**About this task**: Nothing but a number should be given: how many lines in the listing contain the word "source".

**The records**:

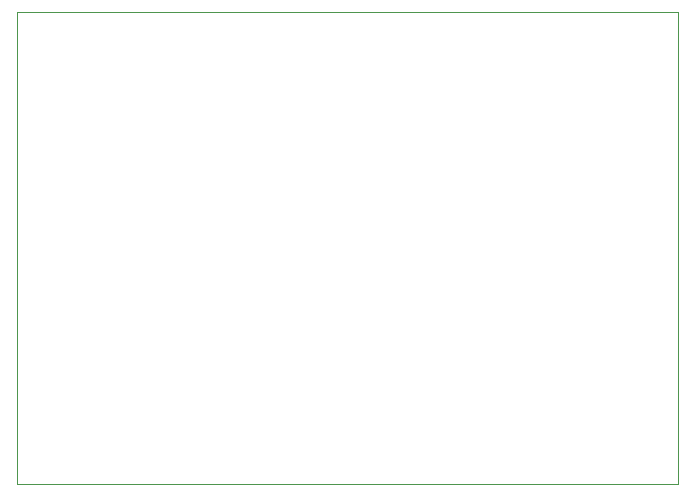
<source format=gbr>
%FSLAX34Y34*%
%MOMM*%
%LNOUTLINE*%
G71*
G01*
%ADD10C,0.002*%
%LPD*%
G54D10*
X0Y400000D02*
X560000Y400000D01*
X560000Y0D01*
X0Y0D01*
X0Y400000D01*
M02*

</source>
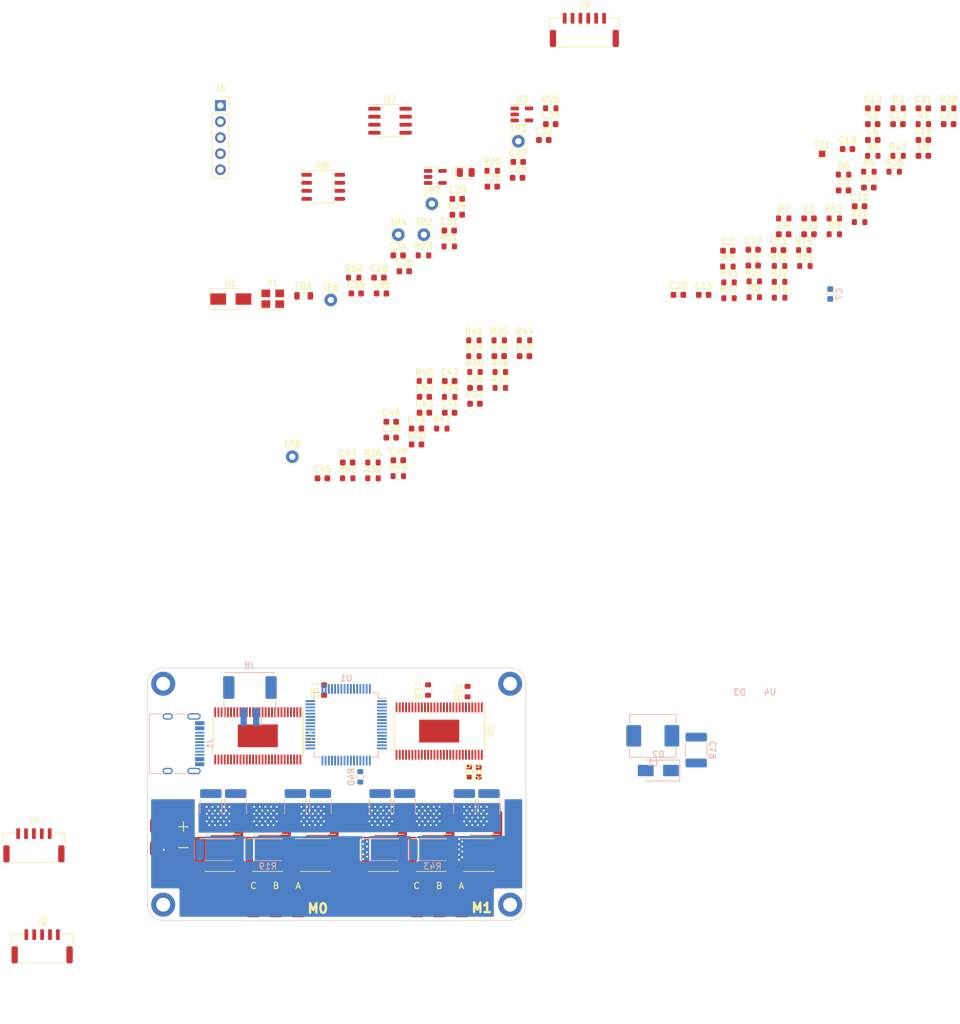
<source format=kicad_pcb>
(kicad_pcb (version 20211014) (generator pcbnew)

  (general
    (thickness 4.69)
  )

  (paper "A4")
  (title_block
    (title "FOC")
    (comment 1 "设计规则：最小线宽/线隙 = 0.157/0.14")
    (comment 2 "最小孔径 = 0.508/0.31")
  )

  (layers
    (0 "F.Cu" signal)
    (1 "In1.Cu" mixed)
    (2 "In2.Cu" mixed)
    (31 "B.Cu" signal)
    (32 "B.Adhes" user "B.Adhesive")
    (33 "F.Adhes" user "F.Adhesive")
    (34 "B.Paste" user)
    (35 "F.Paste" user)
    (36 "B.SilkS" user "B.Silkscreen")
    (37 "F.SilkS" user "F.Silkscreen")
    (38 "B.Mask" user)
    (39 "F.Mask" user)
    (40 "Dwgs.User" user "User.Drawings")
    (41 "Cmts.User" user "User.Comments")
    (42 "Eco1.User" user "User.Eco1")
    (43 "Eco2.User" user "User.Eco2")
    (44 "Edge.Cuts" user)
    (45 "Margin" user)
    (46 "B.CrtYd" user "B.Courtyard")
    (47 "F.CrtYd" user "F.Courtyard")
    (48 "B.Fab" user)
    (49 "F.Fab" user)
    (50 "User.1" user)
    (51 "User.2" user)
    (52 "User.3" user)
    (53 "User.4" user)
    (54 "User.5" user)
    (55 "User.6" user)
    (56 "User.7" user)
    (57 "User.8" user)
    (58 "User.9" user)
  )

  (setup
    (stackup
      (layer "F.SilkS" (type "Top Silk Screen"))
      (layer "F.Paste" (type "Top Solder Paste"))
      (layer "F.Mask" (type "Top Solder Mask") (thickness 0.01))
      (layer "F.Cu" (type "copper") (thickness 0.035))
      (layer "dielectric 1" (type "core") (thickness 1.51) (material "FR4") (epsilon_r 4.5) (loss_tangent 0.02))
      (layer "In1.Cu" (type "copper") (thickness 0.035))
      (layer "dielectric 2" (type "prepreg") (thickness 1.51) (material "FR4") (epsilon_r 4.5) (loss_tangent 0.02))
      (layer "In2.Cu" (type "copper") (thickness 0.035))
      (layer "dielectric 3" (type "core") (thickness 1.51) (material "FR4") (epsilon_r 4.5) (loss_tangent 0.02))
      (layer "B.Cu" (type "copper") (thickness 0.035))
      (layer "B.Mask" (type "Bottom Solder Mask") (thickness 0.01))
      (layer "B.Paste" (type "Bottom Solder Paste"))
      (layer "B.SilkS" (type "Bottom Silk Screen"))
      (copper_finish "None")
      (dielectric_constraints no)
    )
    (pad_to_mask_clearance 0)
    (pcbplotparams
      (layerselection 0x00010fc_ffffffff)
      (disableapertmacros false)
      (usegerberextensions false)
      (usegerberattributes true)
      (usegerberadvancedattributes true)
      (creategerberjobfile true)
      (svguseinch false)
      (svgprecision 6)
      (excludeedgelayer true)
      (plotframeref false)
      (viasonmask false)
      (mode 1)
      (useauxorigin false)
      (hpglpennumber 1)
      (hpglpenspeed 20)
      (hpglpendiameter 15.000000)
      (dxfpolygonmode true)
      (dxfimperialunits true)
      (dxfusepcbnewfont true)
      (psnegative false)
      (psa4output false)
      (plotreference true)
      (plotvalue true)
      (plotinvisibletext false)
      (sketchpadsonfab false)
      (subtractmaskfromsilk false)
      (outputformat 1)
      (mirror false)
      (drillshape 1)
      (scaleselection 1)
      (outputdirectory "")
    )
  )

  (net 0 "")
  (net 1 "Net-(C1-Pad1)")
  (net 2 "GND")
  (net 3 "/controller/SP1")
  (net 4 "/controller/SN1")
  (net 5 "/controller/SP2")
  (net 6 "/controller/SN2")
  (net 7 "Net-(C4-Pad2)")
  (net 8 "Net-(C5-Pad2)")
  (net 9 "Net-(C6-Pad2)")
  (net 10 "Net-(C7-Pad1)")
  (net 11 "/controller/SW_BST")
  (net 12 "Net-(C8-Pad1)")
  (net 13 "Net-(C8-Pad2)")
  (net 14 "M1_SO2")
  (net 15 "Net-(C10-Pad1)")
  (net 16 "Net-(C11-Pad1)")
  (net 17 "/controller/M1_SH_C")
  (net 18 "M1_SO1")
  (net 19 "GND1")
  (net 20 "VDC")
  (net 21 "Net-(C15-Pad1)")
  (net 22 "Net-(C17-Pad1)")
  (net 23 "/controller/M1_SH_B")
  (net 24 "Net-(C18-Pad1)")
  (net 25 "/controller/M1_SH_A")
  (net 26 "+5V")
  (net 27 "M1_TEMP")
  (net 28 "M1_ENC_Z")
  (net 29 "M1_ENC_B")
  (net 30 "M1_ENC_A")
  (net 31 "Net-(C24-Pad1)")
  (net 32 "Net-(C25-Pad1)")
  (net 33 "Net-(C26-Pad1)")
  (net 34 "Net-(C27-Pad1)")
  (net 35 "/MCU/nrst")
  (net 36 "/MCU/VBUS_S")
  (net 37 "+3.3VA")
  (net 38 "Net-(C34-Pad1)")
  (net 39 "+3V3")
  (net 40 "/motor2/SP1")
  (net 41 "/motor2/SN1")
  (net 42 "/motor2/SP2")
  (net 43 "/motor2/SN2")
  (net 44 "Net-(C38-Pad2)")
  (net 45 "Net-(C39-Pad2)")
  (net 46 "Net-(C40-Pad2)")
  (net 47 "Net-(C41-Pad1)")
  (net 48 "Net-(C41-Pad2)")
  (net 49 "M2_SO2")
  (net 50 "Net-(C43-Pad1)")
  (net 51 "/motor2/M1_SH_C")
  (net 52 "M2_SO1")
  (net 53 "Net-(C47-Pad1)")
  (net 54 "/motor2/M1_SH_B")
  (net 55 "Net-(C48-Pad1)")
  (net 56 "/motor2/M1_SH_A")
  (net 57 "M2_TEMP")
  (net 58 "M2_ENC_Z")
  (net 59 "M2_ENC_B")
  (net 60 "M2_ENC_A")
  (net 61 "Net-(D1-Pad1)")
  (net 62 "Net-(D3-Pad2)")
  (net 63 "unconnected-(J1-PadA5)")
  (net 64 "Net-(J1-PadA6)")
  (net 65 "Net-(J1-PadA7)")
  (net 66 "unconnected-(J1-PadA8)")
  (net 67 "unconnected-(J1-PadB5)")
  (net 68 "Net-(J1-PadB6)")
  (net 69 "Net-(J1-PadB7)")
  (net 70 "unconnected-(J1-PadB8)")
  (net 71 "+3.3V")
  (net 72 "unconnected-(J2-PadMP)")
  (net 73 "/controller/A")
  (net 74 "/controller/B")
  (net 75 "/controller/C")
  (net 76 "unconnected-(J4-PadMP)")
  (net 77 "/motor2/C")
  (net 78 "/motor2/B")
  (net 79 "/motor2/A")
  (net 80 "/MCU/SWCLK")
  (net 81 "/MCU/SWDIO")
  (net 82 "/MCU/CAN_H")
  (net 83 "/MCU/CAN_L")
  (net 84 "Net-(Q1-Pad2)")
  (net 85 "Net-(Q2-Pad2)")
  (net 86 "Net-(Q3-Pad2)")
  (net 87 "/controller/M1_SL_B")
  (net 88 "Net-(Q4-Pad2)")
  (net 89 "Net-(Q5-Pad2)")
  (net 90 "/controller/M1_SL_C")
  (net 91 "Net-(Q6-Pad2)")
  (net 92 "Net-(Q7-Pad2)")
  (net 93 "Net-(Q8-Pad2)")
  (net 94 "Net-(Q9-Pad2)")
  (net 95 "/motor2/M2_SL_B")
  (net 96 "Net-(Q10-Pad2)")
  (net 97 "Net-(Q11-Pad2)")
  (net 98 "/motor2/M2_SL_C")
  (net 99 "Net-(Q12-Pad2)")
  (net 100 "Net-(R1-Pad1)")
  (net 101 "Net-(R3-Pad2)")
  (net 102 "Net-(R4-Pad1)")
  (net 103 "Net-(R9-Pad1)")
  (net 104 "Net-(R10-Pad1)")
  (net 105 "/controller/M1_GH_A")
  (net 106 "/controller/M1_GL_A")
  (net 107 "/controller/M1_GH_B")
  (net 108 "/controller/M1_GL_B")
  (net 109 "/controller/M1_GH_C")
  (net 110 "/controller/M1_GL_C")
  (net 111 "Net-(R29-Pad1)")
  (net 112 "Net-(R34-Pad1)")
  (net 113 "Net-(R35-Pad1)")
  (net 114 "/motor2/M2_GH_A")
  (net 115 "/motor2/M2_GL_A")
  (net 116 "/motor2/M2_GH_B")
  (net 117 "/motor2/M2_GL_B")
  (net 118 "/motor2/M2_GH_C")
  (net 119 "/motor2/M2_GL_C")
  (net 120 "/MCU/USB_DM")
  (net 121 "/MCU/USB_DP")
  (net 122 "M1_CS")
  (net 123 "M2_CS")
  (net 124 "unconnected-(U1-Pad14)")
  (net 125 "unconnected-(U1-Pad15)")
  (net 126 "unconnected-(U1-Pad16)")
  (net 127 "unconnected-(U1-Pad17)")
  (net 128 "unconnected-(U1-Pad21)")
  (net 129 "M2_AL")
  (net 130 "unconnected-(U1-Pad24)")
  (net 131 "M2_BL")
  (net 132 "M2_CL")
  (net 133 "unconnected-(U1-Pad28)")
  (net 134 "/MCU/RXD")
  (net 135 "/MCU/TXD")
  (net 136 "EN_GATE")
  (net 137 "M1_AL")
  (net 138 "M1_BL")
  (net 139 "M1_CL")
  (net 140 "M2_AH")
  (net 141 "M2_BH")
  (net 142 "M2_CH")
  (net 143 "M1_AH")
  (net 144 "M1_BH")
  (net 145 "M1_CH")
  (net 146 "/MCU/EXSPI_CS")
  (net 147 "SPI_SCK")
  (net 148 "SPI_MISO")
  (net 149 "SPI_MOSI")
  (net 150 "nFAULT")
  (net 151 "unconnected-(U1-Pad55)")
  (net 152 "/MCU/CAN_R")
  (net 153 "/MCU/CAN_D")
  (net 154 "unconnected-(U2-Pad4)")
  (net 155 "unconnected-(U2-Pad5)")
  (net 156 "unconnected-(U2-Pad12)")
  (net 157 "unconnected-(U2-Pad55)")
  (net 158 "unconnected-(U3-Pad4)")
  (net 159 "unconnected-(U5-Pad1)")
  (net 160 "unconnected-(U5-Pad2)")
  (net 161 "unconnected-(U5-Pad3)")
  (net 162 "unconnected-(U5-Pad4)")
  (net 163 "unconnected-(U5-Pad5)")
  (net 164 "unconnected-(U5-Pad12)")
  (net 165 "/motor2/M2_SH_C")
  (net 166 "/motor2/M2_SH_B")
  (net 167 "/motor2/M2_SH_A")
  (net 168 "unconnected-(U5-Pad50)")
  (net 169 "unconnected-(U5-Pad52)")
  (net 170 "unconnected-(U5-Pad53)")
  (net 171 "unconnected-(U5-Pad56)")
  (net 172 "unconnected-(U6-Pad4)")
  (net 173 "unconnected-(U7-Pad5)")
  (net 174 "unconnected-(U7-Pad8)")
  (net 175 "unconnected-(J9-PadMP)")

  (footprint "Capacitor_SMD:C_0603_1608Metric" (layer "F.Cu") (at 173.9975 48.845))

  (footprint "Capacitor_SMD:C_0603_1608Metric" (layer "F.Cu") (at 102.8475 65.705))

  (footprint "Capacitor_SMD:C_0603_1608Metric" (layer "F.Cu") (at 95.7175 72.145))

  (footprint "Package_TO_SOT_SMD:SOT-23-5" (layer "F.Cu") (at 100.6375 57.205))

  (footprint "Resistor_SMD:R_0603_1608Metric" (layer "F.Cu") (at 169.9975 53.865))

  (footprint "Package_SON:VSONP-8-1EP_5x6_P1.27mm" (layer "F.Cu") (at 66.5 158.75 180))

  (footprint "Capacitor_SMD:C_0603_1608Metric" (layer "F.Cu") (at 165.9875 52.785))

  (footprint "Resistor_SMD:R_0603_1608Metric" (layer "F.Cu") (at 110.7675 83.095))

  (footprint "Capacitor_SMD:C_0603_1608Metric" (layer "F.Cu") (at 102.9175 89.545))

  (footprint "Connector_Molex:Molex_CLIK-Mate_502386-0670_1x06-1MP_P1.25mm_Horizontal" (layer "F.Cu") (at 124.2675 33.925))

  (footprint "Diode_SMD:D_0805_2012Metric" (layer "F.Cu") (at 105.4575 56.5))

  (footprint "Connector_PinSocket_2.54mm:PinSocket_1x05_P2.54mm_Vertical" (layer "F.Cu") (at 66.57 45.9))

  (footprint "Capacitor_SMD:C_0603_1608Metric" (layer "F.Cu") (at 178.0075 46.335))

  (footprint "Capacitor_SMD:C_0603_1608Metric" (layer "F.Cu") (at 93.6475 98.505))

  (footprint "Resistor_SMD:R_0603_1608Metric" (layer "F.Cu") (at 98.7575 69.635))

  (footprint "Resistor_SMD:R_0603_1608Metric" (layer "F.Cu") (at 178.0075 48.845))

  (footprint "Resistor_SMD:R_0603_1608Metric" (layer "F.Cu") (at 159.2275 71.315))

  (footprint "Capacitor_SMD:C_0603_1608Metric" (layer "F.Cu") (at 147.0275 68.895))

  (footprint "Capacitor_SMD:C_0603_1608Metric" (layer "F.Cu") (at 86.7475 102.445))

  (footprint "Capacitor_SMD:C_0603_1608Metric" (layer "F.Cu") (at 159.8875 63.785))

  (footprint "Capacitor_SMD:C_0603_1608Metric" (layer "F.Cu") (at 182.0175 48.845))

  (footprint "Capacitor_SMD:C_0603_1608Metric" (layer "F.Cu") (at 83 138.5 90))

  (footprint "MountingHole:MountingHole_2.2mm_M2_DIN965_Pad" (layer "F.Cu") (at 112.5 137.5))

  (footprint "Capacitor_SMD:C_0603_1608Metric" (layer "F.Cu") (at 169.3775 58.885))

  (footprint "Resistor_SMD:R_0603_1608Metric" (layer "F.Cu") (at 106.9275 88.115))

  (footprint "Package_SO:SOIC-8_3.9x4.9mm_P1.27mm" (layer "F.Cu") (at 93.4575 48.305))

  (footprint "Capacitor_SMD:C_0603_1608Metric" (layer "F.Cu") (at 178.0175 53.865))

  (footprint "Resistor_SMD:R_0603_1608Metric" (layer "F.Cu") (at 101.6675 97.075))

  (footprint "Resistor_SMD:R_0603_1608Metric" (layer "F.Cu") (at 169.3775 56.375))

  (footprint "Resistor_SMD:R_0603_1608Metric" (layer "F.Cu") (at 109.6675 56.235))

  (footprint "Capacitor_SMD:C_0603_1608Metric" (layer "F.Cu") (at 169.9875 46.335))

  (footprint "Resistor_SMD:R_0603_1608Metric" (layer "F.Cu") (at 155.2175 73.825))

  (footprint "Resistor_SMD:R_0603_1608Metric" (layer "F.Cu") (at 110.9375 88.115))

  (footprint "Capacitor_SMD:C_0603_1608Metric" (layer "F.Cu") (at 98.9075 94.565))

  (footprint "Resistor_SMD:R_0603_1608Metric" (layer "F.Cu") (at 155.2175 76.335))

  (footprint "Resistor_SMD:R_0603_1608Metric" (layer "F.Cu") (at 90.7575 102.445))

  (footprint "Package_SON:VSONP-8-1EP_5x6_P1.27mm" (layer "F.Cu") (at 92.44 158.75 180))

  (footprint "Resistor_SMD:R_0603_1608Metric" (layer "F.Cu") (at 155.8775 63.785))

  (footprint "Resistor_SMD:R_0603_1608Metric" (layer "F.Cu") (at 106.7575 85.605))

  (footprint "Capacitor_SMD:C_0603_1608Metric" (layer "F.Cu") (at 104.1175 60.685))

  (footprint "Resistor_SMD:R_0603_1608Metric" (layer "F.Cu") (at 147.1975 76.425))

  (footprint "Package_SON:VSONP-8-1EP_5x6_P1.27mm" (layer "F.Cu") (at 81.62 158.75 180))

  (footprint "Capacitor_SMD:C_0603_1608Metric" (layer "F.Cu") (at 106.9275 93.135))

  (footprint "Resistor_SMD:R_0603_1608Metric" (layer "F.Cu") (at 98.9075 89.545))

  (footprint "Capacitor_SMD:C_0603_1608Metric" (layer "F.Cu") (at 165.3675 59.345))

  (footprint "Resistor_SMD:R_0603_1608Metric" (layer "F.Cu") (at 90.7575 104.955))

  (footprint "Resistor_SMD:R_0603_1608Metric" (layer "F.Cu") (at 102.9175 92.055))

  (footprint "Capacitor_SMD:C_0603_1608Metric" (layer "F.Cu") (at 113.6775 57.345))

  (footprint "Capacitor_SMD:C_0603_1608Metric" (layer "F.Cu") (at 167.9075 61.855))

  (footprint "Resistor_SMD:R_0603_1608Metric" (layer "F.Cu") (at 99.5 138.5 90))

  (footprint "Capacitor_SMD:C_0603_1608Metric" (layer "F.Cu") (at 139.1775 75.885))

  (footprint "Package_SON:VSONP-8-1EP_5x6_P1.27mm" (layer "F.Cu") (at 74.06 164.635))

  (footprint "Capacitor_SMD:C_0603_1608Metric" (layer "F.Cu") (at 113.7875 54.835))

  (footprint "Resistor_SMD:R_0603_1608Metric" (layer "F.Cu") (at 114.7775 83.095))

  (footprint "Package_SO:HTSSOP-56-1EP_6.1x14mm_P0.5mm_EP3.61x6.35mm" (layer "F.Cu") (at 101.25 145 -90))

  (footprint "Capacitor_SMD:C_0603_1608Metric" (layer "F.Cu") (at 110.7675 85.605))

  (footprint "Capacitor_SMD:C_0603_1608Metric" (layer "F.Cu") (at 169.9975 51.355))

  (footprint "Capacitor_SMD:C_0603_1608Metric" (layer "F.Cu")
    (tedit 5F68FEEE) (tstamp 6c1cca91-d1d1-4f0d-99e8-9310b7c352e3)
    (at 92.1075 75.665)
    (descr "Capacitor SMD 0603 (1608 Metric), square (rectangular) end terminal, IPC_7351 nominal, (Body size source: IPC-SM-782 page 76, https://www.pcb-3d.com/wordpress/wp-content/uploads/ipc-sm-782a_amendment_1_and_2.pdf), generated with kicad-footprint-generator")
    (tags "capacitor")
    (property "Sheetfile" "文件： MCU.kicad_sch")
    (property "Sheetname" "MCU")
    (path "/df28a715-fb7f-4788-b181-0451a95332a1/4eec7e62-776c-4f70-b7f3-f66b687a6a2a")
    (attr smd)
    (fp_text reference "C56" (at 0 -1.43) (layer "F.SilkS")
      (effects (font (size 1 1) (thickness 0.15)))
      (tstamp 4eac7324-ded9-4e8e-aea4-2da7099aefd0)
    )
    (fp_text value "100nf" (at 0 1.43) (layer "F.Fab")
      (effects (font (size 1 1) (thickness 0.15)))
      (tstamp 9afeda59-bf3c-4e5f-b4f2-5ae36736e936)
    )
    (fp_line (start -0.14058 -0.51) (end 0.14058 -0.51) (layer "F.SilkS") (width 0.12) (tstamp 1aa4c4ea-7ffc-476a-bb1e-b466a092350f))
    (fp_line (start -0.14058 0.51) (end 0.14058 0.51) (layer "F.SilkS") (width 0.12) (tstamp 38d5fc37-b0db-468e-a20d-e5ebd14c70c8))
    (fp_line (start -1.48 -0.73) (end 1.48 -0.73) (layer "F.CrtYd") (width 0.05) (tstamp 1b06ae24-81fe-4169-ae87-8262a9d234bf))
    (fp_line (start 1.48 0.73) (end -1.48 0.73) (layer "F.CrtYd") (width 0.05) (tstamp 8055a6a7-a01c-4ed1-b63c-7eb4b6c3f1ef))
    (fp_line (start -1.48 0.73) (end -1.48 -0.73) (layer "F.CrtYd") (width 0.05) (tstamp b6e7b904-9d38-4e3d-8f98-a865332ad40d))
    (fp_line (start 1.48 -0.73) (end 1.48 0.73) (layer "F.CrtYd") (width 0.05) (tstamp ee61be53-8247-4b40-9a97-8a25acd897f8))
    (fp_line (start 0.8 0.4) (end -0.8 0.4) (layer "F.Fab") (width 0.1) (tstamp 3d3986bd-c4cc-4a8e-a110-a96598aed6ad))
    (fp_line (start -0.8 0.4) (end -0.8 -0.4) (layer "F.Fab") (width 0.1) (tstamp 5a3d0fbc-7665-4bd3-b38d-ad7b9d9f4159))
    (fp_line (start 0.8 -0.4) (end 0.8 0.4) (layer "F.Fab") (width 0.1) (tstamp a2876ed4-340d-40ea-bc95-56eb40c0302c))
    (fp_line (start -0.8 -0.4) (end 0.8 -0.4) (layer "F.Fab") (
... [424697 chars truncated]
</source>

**Task solution**: 5